═══ EXTRACTED RECORDS ═══

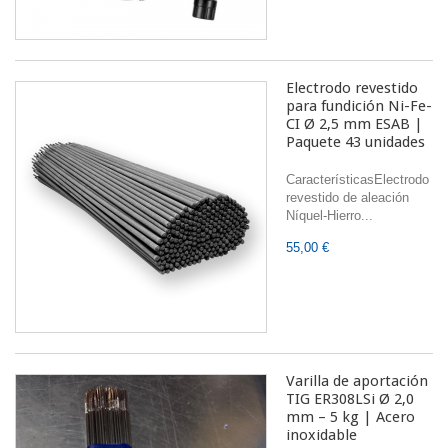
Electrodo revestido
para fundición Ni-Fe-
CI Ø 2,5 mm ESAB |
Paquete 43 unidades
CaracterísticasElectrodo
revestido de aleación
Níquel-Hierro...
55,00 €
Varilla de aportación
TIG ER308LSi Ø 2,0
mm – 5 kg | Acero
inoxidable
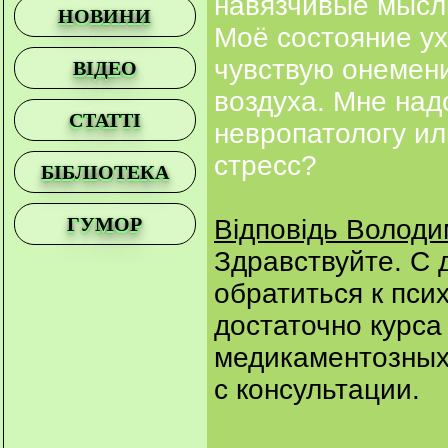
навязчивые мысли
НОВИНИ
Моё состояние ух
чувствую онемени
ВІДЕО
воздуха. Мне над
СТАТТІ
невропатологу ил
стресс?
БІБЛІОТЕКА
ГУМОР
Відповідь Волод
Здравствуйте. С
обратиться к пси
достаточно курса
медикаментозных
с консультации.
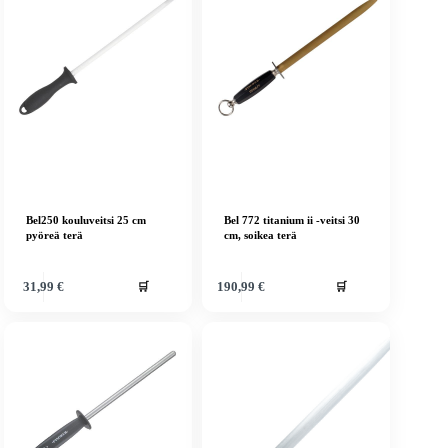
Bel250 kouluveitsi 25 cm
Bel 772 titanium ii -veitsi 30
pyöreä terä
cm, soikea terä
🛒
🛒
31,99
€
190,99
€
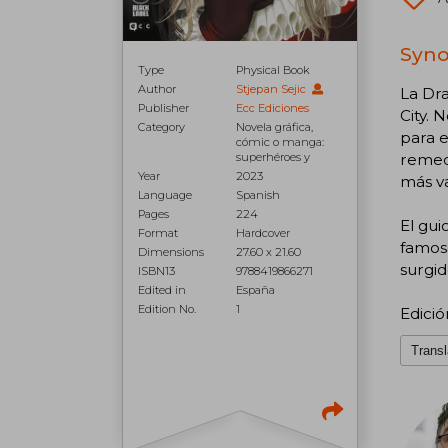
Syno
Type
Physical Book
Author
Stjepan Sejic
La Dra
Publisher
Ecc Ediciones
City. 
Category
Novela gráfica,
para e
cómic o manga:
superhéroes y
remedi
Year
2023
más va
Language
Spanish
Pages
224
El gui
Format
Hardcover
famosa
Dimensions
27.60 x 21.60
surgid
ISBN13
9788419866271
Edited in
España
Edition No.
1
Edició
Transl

═══
═══ EXTRACTED RECORDS ═══

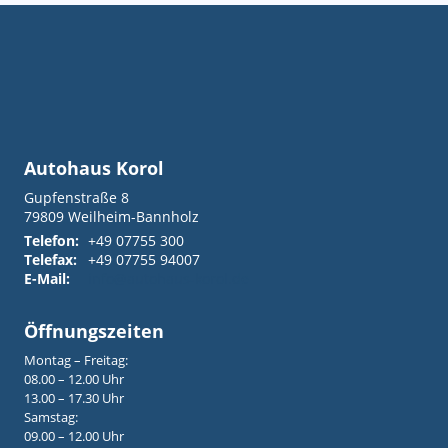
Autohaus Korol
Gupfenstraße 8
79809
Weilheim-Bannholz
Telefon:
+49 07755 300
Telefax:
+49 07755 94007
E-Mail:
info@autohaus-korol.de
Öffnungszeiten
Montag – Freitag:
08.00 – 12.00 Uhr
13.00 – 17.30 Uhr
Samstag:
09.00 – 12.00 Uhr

═══
═══ EXTRACTED RECORDS ═══

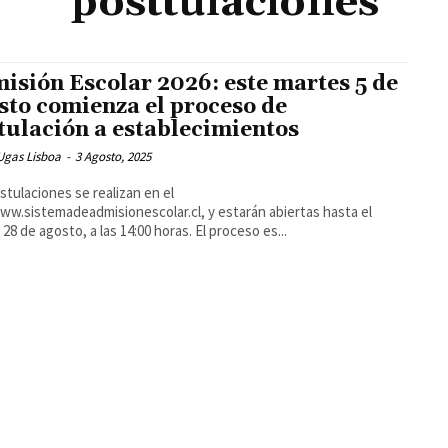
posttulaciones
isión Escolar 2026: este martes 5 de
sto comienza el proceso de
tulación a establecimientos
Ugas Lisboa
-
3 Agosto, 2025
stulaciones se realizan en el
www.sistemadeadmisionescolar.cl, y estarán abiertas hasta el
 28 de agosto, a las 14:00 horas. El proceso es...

═══

● WHAT TO PRODUCE
From the data, pick out every line containing the string "revestido" and copy those lines.

● ANSWER TO THIS EXERCISE
Electrodo revestido
revestido de aleación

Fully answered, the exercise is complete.